Trinkwassermangel und Videoaufzeichnungen
Während der kommunistischen Ära gab es in Ózd, das 150 Kilometer nordöstlich der ungarischen Hauptstadt Budapest liegt, ein Stahlwerk mit rund 14.000 Beschäftigten. Es schloss in den 1990er Jahren, und zugleich machte auch eine Kohlebergwerk dicht. Die Arbeitslosenrate stieg auf über 20 Prozent, und ungelernte Roma gehörten zu den am stärksten Betroffenen.
Angehörige dieser Volksgruppe machen den größten Teil der 1.300 Einwohner von Ózd aus, die an einem öffentlichen Beschäftigungsprogramm teilnehmen, das Ende 2013 von der Orbán-Regierung landesweit eingeführt wurde. Die Nettobezahlung für ungelernte Arbeiter liegt bei umgerechnet 165 Euro im Monat, Geld, das viele dringend benötigen, da die Regierung die Arbeitslosenhilfen stark gekürzt hat. Zahlreiche Roma in Ózd leben in bitterer Armut, in Elendsquartieren ohne fließendes Wasser und ohne Müllabfuhr.

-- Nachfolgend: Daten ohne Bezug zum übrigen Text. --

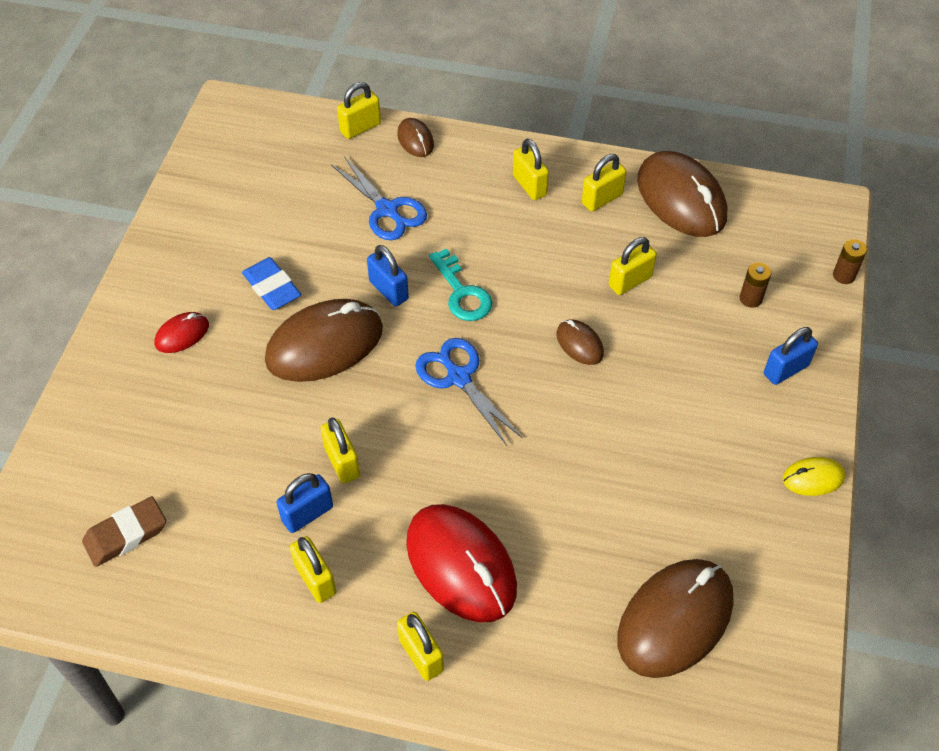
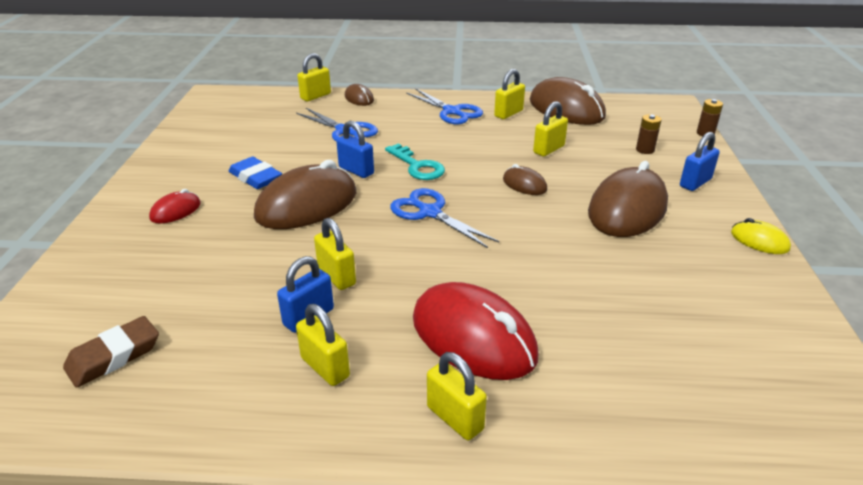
camera: 10 degrees left, 20 degrees down
(529, 185) = (452, 112): yellow padlock -> blue scissors
(675, 620) = (700, 352): brown mouse -> brown mouse (627, 209)
(813, 478) = (759, 241): yellow mouse -> yellow mouse turned 60 degrees clockwise

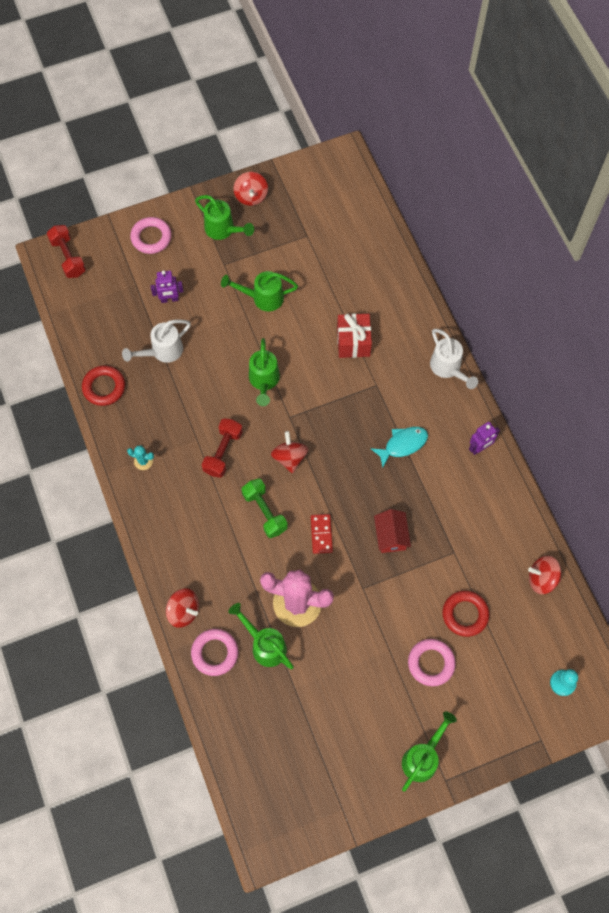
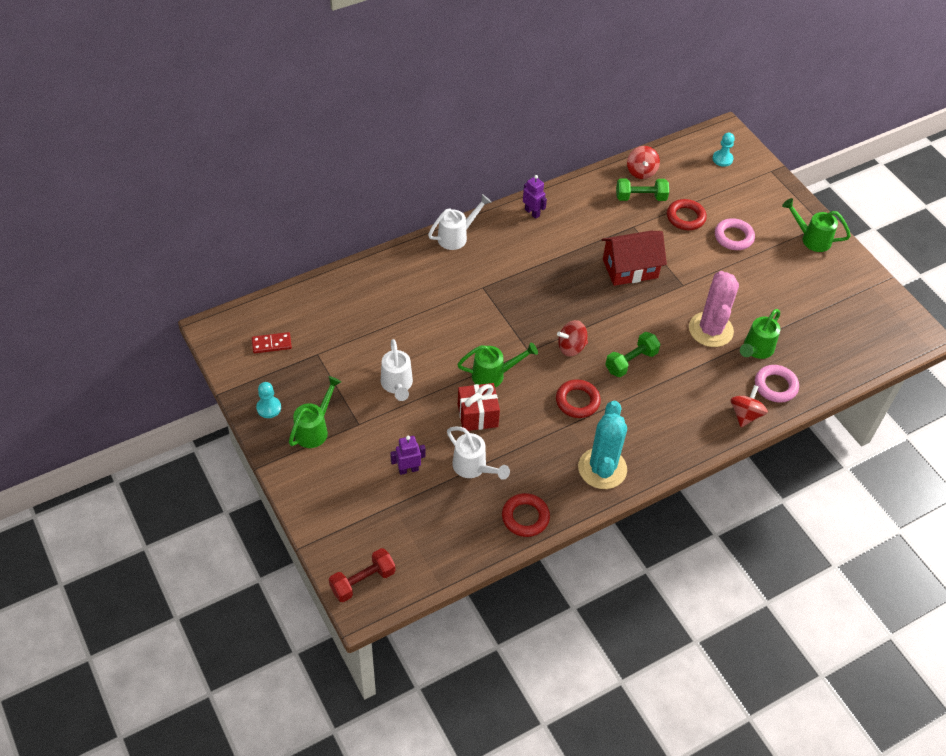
camera: 100 degrees left, 15 degrees down
(143, 461) = (602, 468): turquoise cactus -> turquoise cactus, size x2.44
(151, 237) = (329, 498): pink ring -> none
(169, 299) = (408, 469): purple robot -> purple robot turned 90 degrees counterclockwise
(223, 452) = (577, 401): red dumbbell -> red ring
(251, 196) = (269, 408): red spinning top -> turquoise pawn
(262, 298) = (397, 385): green watering can -> white watering can
(321, 534) = (641, 317): red domino -> red domino (271, 344)
(353, 342) = (439, 307): red gift -> red gift (477, 415)
(391, 536) = (630, 268): red house -> red house, size x1.61
(403, 444) = (540, 265): turquoise fish -> none
(499, 569) = (640, 197): none -> green dumbbell

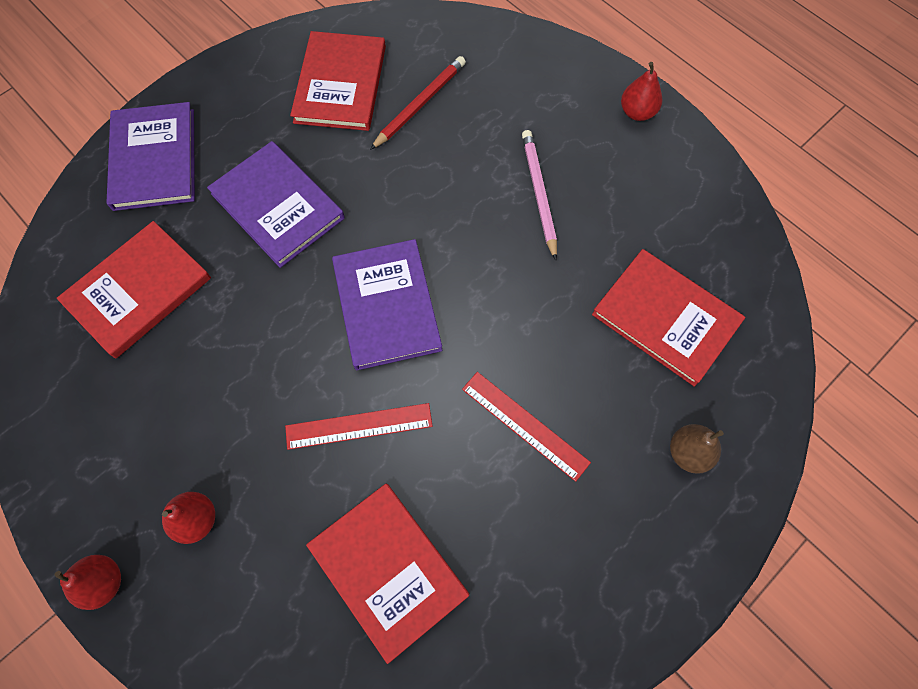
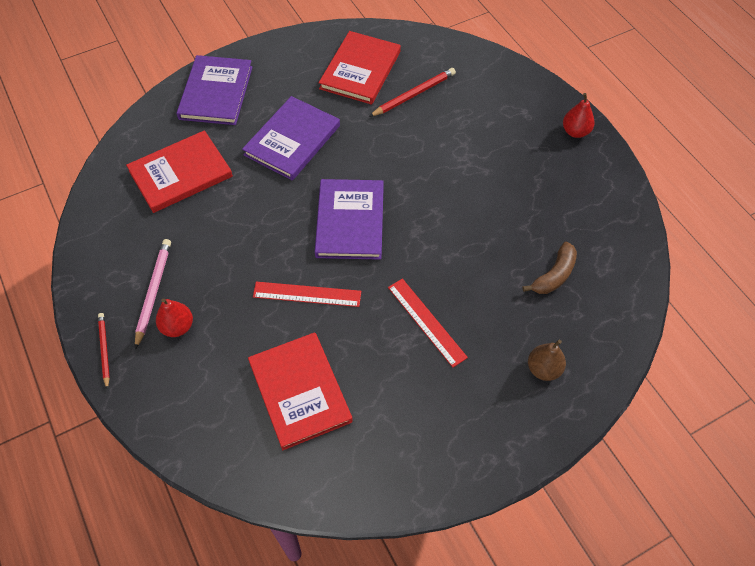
camera: 15 degrees right, 10 degrees down
(103, 582) = (104, 350): red pear -> red pencil
(277, 206) = (292, 140): purple book -> purple book turned 60 degrees clockwise
(539, 194) = (484, 171): pink pencil -> pink pencil (153, 292)
(665, 318) = (554, 275): red book -> brown banana

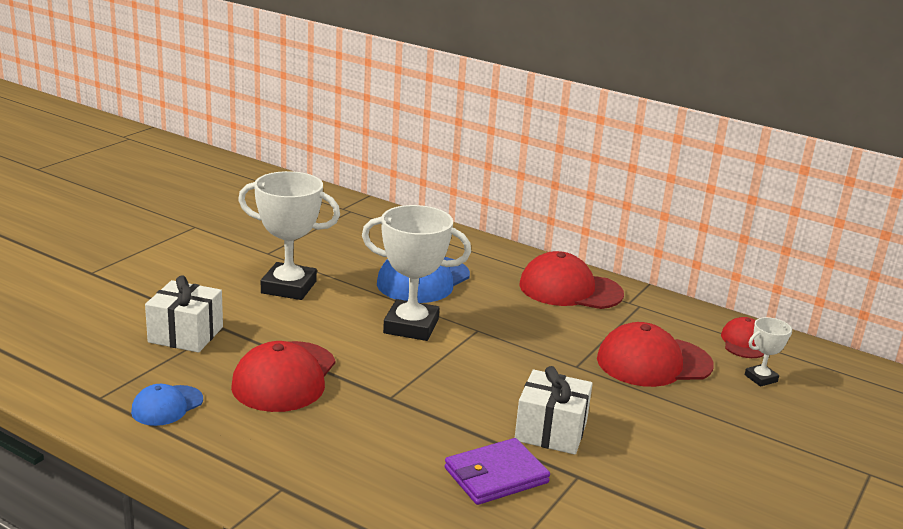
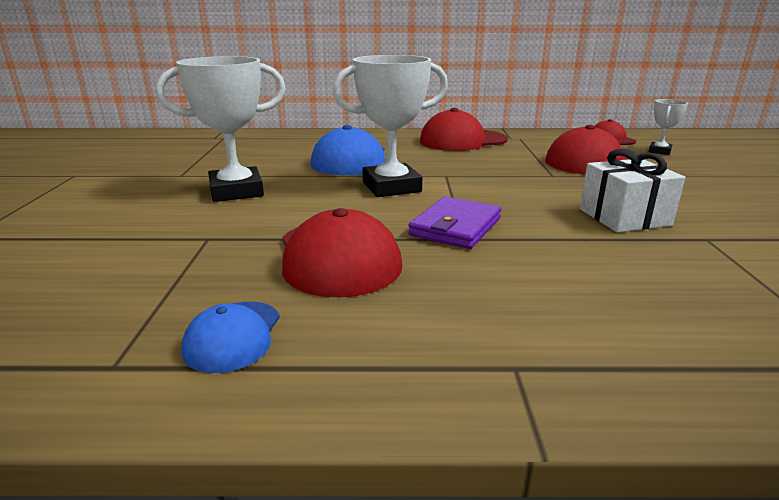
camera: 30 degrees left, 0 degrees up
(186, 334) = (167, 256): white gift -> none
(496, 475) = (660, 262): purple wallet -> purple wallet (455, 227)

Janiczek wendet die Regeln des Beschäftigungsprogrammes nicht nur strikter an, sondern hat auch neue hinzugefügt. So beginnt die Arbeit auf dem Ackerland bis zu zwei Stunden früher als vor seinem Amtsantritt. Weil um diese Zeit nur wenige öffentliche Transportmittel zur Verfügung stehen, sind viele Beschäftigte zu einem langen Fußmarsch gezwungen. Es gibt Klagen über mangelndes Trinkwasser, zu wenige Toiletten und darüber, dass pro Stunde nur fünf Minuten Pausieren erlaubt ist. Am größten ist die Entrüstung aber über eine neue Vertragsklausel, die den Offiziellen Videoaufzeichnungen und Fotoaufnahmen erlaubt.
Überwachung als Gewöhnungssache
„Es geht nur um Einschüchterung“, sagt Bela Biro, ein Roma und früherer Stahlarbeiter, als er im Frühjahr mit anderen Ackerland am Rande der Stadt bearbeitete. „Wir trauen uns nicht, uns auch nur für fünf Minuten hinzusetzen. Sie sagen uns, dass wir das nicht dürfen, auch wenn uns Blut aus der Nase läuft.“
Janiczak sagt, er folge nur geltenden Gesetzen. „Wir wollen nichts anderes als Ordnung und Beschäftigungsregeln durchsetzen und diese Leute zum Arbeiten erziehen“, sagt der Bürgermeister. Was den Menschen aus seiner Sicht in Wahrheit Sorge bereite, sei, „dass sie wirklich arbeiten müssen anstatt nur am Arbeitsplatz zu erscheinen“.
Und was die Überwachungskameras betreffe: Die gebe es „an jedem Arbeitsplatz in der entwickelten, zivilisierten Welt“. Die Menschen im öffentlichen Beschäftigungsprogramm, erklärt Janiczak, sollten sich „besser daran gewöhnen, beobachtet zu werden“.